### WHAT IS NEEDED
With the pictures omitted, print exactly the lines below, from the one containing "left wrist: (257, 202)" through the one containing "left eye: (77, 178)", and nothing else.

### DATASET

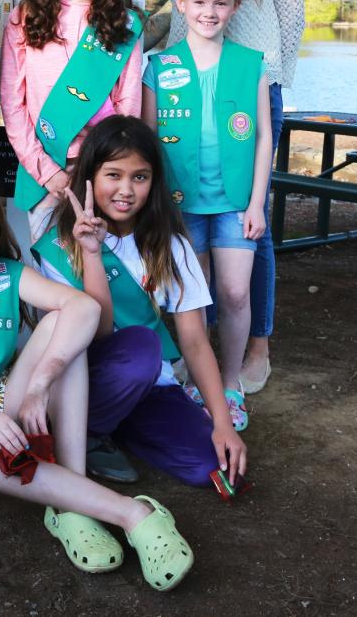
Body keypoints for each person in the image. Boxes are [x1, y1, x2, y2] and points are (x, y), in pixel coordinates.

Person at [0, 180, 194, 592]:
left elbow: (84, 307)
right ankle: (131, 513)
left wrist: (40, 384)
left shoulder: (6, 274)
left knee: (64, 327)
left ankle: (71, 507)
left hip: (3, 406)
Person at [159, 0, 304, 393]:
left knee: (251, 220)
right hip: (189, 84)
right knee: (188, 216)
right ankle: (198, 345)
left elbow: (291, 9)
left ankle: (255, 344)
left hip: (251, 86)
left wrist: (276, 79)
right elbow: (177, 10)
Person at [33, 116, 248, 485]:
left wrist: (223, 424)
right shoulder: (59, 244)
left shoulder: (171, 245)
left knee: (210, 467)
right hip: (82, 379)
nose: (126, 189)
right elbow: (97, 335)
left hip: (149, 386)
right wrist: (93, 254)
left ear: (154, 182)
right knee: (141, 348)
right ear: (90, 177)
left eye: (139, 177)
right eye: (113, 175)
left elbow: (195, 342)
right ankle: (87, 429)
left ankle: (115, 429)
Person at [143, 0, 271, 428]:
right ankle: (194, 376)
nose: (209, 12)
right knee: (191, 299)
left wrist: (257, 202)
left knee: (235, 292)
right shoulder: (160, 66)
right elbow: (149, 140)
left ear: (234, 7)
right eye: (199, 2)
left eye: (220, 3)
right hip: (181, 207)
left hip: (236, 203)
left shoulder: (250, 63)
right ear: (181, 4)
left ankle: (232, 382)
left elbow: (262, 137)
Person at [1, 0, 143, 243]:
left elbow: (128, 107)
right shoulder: (25, 17)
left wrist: (96, 169)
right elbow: (12, 104)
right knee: (48, 280)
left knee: (100, 275)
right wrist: (47, 172)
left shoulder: (123, 22)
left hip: (101, 171)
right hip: (44, 170)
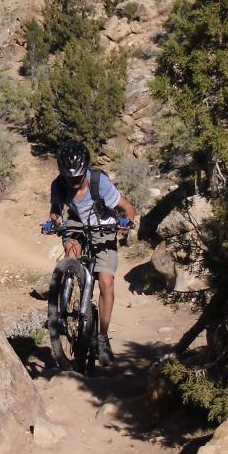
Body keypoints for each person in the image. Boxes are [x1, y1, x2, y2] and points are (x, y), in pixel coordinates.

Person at [43, 140, 137, 366]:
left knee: (105, 282)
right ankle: (66, 301)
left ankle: (102, 337)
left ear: (85, 169)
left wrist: (126, 222)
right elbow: (56, 209)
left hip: (103, 226)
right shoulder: (59, 185)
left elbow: (128, 208)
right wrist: (53, 222)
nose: (73, 183)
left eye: (77, 178)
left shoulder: (99, 182)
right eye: (69, 178)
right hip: (76, 225)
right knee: (70, 255)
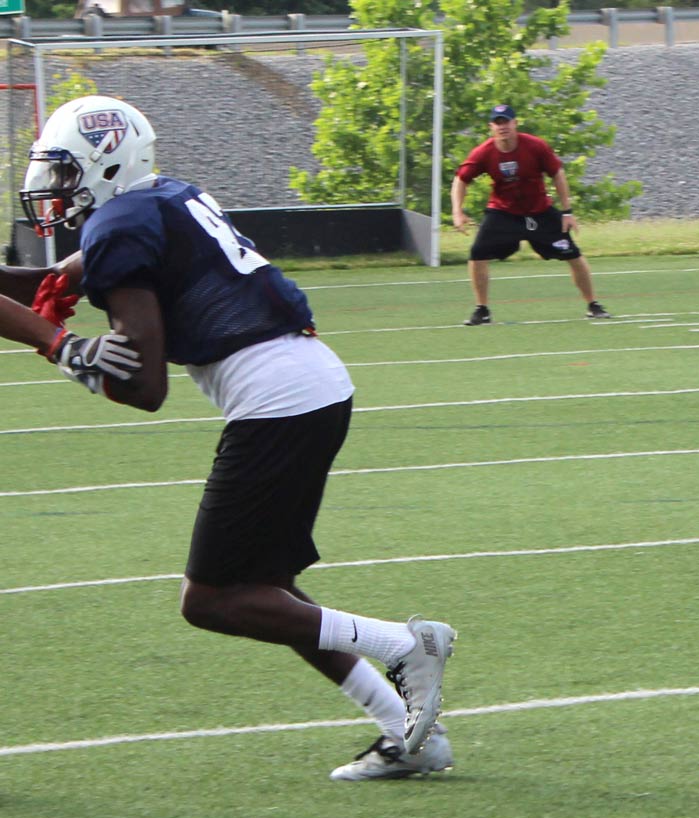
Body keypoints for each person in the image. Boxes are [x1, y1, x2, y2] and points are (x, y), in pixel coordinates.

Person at [16, 96, 459, 781]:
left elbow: (145, 387)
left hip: (279, 399)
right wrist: (63, 288)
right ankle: (410, 734)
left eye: (65, 173)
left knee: (214, 598)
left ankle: (405, 646)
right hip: (308, 383)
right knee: (267, 588)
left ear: (105, 165)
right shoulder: (164, 196)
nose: (55, 190)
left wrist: (59, 346)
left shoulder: (119, 226)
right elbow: (89, 269)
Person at [451, 104, 607, 326]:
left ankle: (593, 305)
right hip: (504, 213)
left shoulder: (535, 146)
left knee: (573, 254)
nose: (502, 126)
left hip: (539, 211)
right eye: (498, 122)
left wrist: (567, 211)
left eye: (506, 121)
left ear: (515, 123)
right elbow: (461, 179)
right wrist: (457, 211)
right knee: (477, 254)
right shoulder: (485, 151)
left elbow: (558, 174)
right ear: (491, 127)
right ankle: (482, 310)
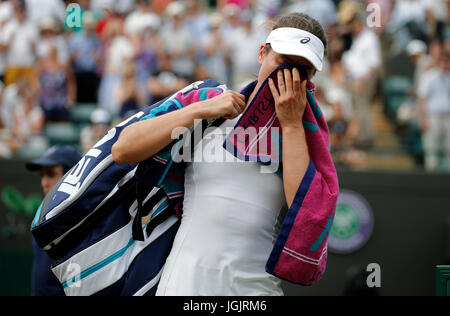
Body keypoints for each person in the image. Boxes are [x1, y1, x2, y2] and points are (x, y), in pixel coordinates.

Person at [112, 12, 334, 296]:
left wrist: (290, 125)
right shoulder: (208, 104)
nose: (287, 78)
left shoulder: (305, 137)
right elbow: (123, 148)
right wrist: (201, 110)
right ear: (261, 53)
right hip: (181, 286)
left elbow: (305, 214)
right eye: (282, 63)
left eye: (301, 71)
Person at [26, 145, 83, 296]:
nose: (43, 183)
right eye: (42, 175)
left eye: (50, 174)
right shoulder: (42, 217)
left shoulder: (85, 223)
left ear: (72, 177)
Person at [418, 51, 450, 171]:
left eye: (447, 62)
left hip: (448, 117)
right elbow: (422, 99)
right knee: (431, 150)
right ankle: (431, 176)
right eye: (442, 61)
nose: (444, 64)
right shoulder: (428, 76)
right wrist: (423, 119)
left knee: (448, 150)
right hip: (432, 116)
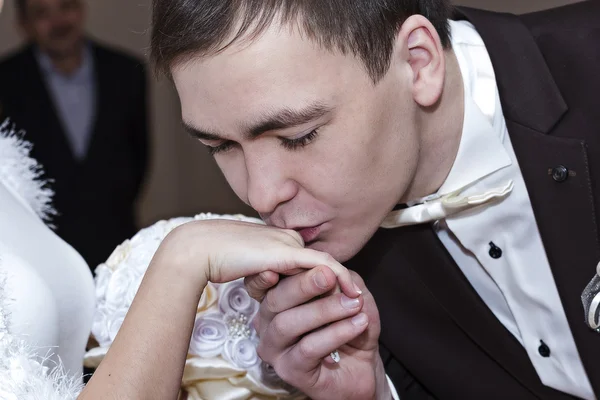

### RESPONSE
left wrist: (257, 202)
left knee: (235, 292)
right shoulder: (160, 66)
right elbow: (149, 140)
left ear: (234, 7)
right eye: (199, 2)
left eye: (220, 3)
right hip: (181, 207)
left hip: (236, 203)
left shoulder: (250, 63)
right ear: (181, 4)
left ankle: (232, 382)
left elbow: (262, 137)
Person at [1, 0, 143, 243]:
left elbow: (128, 107)
right shoulder: (25, 17)
left wrist: (96, 169)
right elbow: (12, 104)
right knee: (48, 280)
left knee: (100, 275)
right wrist: (47, 172)
left shoulder: (123, 22)
left hip: (101, 171)
right hip: (44, 170)
Body keypoints for each person in the image. Boxes are [x1, y1, x2, y2] and points are (x, y), in pixel coordinates.

Person at [43, 140, 137, 366]:
left knee: (105, 282)
right ankle: (66, 301)
left ankle: (102, 337)
left ear: (85, 169)
left wrist: (126, 222)
right elbow: (56, 209)
left hip: (103, 226)
right shoulder: (59, 185)
left elbow: (128, 208)
right wrist: (53, 222)
nose: (73, 183)
left eye: (77, 178)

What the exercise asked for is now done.